Sebi needs to revise this master circular for CRA.
The SEBI Master Circular for CRA is dated May 16, 2024, and the subsequent circular is captioned "Measures for Ease of Doing Business for Credit Rating Agencies (CRAs)", dated July 04, 2024.
I want SEBI to consider the following points listed under three headings seriously.
CRA perspective,
The financial ratios used by credit rating agencies (CRAs) should adhere to uniform standards. Consistency is crucial, and the data used for the numerators and denominators in these ratios should be based on widely accepted and universal practices. Financial analysis is one part of the rating process used to measure repayment capacity.
The total amount borrowed by a company may not be clear to investors when multiple credit rating agencies are involved in the rating process. Instead of providing the total amount borrowed, each credit rating agency only offers the amount they have rated. This can create confusion for investors who want to know the company's total borrowing. If one credit rating agency bases its financial analysis on only the amount it has rated, without considering the total borrowing partially rated by other agencies, the reliability of such a rating is questionable.
For Example, MTNL was rated by two CRAs, the CARE Rating rated with an amount of Rs 27,839 and the CRISIL Rating with Rs 13,028. Which number should investors use to understand MTNL market borrowing?
Investors often face confusion when different CRAs publish conflicting information about the same issuer.
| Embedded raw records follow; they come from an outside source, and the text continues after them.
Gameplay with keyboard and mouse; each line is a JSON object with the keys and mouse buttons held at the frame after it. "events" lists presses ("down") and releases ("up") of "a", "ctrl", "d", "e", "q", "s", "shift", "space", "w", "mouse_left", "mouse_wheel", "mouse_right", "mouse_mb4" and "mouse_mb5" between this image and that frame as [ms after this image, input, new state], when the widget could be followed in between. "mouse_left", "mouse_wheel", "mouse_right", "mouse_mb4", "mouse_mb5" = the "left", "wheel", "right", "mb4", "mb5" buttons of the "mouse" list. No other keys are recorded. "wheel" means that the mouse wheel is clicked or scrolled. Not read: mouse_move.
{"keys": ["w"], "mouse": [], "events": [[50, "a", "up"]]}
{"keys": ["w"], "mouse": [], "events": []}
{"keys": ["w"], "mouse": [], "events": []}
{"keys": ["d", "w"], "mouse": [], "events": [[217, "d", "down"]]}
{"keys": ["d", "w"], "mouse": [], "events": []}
For instance, when one CRA withdraws its rating for a particular issuer, while another reaffirms its rating, investors are left uncertain. This lack of harmony in ratings can lead to uncertainty and challenges for investors seeking confirmation.
There have been instances where two CRAs published matching ratings for the same issuer at a given point in time. Such indices are many. In such cases, investors may question the reliability of the ratings, suspecting potential issues in terms of accuracy and consistency.
Furthermore, there are material events that are not always considered when assigning ratings. For example, when a non-banking financial company (NBFC) was directed by the income tax authority to restrict cash loans to no more than Rs 20,000, this was not factored in by any CRA. Such events, which can significantly impact the risk profile of an NBFC with a high reliance on cash-based business, should be incorporated into the final ratings.
Finally, there is a need to regularize the fees charged by CRAs. These fees should be based on the amount and maturity of the instruments. Just as the National Stock Exchange (NSE) restricts brokerage charges on secondary market deals in corporate bonds, there is a call for the Securities and Exchange Board of India (SEBI) to regulate the fee structure for CRA services.
Issuer perspective
The worrisome point here is that the issuer pays for rating service, and there is a strong cartel between the Issuer and CRA. If the fee is regulated, the cartel can be a broker to bring transparent and professional service in rating.
Once the fee structure is in place, the issuer can be given an option called feedback, the most Issue-waited, which the Issuer can use to give feedback on the CRA, which rated its issue.
Investor Perspective.
CRA should publish daily ratings under 3 categories: one. All bank facilities, second, issuer not cooperating -INC, and all their other ratings, including the rating for the structured obligation.